PAGE EXTRACT:
■ ■ ■

Flavorwire Staffers’ Cultural Resolutions for 2016

New Year’s is a wonderful time to facilitate fresh starts by…drinking to hungover paralysis, lip-smacking a mild acquaintance when a big Hard Rock Cafe-adjacent ball descends a few feet, and waking up to spend two hours wondering how and why the Tournament of Roses exists.  Since it’s clear that the notion that New Year’s is a time for change and self-improvement is completely arbitrary, perhaps it is actually the best time to lay goals out. Because their fulfillment or lack therein will probably have nothing to do with the fact that they were or weren’t your resolution, it’s a pretty pressure-less task. Thus, below you’ll find Flavorwire staffers’ cultural resolutions for 2016 — from listening to newer music to sleeping more in order to read more to watching more foreign films. We promise we either will or won’t fulfill them this year.

■ ■ ■

SUPPLIED MATERIAL:
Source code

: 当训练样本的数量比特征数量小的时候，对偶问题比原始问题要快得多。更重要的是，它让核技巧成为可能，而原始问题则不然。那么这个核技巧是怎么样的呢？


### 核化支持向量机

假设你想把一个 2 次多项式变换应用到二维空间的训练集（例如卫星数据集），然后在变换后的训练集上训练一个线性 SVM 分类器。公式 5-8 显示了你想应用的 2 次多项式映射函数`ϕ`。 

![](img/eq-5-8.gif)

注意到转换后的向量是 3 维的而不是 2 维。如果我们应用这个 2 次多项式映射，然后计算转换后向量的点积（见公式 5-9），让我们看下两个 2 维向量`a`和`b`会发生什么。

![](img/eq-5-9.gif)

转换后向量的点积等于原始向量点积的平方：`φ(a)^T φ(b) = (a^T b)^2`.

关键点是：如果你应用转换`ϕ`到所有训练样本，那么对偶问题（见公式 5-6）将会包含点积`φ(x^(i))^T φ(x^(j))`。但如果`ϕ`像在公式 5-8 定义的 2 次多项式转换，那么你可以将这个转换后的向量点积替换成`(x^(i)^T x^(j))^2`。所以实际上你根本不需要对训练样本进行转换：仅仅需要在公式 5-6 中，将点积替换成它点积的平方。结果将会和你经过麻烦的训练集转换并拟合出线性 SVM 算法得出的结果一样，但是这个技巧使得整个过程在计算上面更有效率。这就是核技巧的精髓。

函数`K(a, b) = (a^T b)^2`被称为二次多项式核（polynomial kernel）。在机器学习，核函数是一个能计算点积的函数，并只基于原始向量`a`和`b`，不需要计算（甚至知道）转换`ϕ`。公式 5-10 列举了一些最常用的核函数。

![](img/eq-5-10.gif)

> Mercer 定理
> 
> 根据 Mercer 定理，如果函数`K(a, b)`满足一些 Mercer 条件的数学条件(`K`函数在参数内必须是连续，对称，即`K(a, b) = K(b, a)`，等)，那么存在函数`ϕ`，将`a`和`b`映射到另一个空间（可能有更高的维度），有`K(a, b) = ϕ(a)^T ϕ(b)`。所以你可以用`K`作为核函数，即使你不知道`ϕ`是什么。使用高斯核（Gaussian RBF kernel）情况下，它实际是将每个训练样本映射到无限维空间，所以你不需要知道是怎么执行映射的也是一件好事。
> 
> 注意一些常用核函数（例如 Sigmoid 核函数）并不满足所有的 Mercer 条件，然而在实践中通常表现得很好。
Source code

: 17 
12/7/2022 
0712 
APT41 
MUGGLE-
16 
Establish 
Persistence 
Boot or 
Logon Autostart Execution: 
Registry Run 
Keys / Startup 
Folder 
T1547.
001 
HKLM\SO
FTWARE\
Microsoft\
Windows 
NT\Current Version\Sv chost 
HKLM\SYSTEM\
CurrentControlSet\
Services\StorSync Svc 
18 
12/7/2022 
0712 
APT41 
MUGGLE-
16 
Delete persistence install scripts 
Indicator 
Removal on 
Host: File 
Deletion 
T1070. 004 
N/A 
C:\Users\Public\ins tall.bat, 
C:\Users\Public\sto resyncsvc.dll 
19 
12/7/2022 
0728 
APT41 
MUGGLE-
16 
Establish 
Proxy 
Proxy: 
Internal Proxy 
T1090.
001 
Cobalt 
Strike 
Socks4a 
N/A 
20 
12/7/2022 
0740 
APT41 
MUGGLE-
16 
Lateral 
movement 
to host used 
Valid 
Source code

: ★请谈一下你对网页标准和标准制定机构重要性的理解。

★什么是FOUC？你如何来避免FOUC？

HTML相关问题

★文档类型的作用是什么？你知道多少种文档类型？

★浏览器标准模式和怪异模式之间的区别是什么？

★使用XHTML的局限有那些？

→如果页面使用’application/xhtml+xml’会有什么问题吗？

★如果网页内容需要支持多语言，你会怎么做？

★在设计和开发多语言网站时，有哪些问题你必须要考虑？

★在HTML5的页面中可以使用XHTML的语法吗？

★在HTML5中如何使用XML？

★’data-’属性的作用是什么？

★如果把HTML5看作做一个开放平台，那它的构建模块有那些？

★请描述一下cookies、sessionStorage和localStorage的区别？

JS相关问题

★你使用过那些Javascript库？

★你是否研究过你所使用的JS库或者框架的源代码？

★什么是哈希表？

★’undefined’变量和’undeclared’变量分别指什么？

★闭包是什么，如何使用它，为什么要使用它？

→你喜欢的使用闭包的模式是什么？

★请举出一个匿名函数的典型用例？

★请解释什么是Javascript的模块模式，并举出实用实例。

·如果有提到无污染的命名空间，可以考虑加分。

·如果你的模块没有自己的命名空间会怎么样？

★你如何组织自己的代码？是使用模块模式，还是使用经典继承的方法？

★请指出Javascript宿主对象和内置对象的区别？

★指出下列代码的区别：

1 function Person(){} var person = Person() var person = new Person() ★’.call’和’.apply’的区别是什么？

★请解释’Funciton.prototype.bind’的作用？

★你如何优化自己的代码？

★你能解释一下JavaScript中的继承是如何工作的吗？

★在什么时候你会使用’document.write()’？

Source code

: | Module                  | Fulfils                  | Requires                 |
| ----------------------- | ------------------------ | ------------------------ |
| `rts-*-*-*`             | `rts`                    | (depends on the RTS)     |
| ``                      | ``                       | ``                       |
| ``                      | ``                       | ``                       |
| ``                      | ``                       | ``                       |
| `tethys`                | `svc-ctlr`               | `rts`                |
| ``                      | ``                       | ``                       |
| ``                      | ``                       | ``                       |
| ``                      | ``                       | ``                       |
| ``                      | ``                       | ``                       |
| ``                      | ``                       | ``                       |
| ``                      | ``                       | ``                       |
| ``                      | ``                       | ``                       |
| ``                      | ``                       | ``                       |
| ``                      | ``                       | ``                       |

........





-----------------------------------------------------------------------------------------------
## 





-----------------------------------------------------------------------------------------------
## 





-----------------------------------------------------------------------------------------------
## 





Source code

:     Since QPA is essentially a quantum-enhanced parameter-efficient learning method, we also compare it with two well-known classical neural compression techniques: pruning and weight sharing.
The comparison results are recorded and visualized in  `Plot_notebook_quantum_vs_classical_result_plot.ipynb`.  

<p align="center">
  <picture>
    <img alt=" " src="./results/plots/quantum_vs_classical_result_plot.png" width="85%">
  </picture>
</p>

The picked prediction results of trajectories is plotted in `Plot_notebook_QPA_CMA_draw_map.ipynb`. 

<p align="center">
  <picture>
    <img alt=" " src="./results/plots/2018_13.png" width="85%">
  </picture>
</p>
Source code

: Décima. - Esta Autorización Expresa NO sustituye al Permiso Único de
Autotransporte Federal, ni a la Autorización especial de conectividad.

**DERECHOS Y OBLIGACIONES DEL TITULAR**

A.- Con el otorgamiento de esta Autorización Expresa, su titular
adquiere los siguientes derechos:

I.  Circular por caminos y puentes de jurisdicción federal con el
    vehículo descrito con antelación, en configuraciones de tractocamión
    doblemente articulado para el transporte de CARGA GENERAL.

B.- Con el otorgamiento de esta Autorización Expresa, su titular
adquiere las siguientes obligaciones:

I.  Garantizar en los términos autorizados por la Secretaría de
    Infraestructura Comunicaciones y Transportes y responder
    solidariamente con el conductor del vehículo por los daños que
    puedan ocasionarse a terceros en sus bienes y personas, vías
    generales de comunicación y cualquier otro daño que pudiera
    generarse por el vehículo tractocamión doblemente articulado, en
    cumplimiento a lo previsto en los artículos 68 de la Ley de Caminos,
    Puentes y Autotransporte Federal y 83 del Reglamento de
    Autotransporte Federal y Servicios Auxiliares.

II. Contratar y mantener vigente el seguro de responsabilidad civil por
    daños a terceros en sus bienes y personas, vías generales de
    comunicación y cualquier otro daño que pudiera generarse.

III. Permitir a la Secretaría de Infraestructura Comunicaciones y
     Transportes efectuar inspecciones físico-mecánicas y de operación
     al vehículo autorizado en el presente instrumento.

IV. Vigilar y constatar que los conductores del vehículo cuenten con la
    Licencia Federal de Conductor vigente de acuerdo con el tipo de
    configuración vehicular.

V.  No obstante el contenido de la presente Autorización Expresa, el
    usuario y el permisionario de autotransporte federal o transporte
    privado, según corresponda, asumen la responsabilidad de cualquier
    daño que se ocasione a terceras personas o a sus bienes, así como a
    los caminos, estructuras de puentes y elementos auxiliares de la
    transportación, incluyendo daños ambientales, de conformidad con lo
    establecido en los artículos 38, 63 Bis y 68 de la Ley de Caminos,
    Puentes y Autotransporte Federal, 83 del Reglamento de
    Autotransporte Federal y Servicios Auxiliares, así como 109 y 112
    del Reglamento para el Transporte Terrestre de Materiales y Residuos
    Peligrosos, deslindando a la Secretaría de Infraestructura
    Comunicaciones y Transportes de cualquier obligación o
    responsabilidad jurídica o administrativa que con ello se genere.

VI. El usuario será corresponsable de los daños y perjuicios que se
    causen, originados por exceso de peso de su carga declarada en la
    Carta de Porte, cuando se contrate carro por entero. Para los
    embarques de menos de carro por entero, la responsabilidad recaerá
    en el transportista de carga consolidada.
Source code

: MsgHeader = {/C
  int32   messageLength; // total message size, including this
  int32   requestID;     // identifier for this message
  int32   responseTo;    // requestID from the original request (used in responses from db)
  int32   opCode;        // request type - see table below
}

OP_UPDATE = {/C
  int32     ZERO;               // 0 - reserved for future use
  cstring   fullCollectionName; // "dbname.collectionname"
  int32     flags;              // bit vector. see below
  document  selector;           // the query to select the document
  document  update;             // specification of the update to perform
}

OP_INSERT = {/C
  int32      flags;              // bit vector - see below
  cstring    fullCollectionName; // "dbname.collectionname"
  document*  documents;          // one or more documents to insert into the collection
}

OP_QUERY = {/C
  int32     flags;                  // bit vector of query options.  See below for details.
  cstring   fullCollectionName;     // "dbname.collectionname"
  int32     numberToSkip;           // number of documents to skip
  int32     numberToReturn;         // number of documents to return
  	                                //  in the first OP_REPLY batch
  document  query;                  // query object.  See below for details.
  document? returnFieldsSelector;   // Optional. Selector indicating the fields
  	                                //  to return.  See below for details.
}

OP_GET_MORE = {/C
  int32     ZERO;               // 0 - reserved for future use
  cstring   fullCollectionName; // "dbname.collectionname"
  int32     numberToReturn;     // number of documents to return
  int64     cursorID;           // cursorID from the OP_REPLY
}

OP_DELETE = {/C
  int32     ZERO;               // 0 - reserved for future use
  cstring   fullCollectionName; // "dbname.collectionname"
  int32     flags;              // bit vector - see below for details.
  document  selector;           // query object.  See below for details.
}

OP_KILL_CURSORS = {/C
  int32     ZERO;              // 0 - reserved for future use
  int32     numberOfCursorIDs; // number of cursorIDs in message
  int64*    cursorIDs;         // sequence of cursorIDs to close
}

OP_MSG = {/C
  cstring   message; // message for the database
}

■ ■ ■

TASK:
Answer the following questions using the introduction to the Flavorwire staffers' resolutions above.
1. For which year are the staffers' cultural resolutions made?
2. According to the text, how long does one spend on waking up wondering how and why the Tournament of Roses exists?
3. Which three resolutions are named as examples of what the staffers plan?

SOLUTION BELOW:
1. 2016.
2. Two hours.
3. Listening to newer music, sleeping more in order to read more, and watching more foreign films.